What the task requires
Go through the records and restate them word for word, omitting images.

Data
....

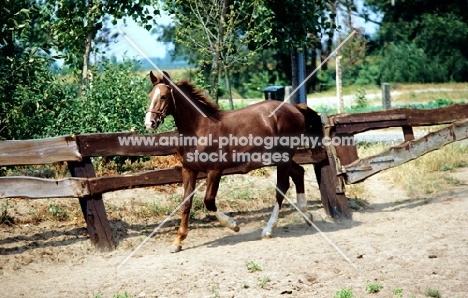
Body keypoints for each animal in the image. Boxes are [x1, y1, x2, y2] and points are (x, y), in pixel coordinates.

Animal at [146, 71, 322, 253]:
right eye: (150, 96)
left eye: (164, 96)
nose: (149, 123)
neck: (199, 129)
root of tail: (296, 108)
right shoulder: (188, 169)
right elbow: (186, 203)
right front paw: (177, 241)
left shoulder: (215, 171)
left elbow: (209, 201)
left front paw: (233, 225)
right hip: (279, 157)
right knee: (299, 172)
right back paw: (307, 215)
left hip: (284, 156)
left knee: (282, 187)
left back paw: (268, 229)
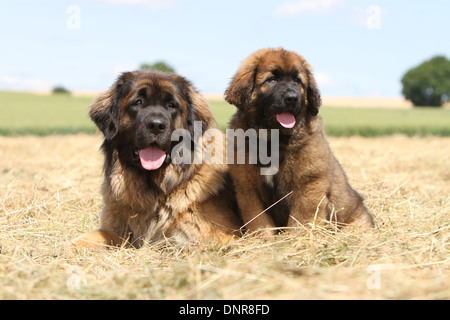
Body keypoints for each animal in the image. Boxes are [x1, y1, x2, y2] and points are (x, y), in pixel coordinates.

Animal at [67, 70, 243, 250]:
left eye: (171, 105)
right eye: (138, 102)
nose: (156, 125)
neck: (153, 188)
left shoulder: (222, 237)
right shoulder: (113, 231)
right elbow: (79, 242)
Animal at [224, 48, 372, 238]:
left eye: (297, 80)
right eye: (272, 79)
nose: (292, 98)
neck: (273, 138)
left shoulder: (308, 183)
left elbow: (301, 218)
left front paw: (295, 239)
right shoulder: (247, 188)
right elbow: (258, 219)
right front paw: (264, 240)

....

Finished task
Body keypoints for each animal in the image. Boxes are [x1, y1, x2, y2] and points are (x, y), in pixel coordinates.

Animal at [146, 71, 322, 253]:
right eye: (150, 96)
left eye: (164, 96)
nose: (149, 123)
neck: (199, 129)
root of tail: (296, 108)
right shoulder: (188, 169)
right elbow: (186, 203)
right front paw: (177, 241)
left shoulder: (215, 171)
left elbow: (209, 201)
left front paw: (233, 225)
right hip: (279, 157)
right knee: (299, 172)
right back paw: (307, 215)
left hip: (284, 156)
left knee: (282, 187)
left back paw: (268, 229)
Body keypoints for each animal in the image. Boxes are [x1, y1, x2, y2] and points are (x, y), in pixel coordinates.

Animal at [67, 70, 243, 250]:
left eye: (171, 105)
right eye: (138, 102)
nose: (156, 125)
neck: (153, 188)
left shoulder: (222, 237)
right shoulder: (113, 231)
right elbow: (79, 242)
Animal at [224, 48, 372, 238]:
left eye: (297, 80)
right eye: (272, 79)
nose: (292, 98)
neck: (273, 138)
left shoulder: (308, 183)
left elbow: (301, 218)
left front paw: (295, 239)
right shoulder: (247, 188)
right elbow: (258, 219)
right front paw: (264, 240)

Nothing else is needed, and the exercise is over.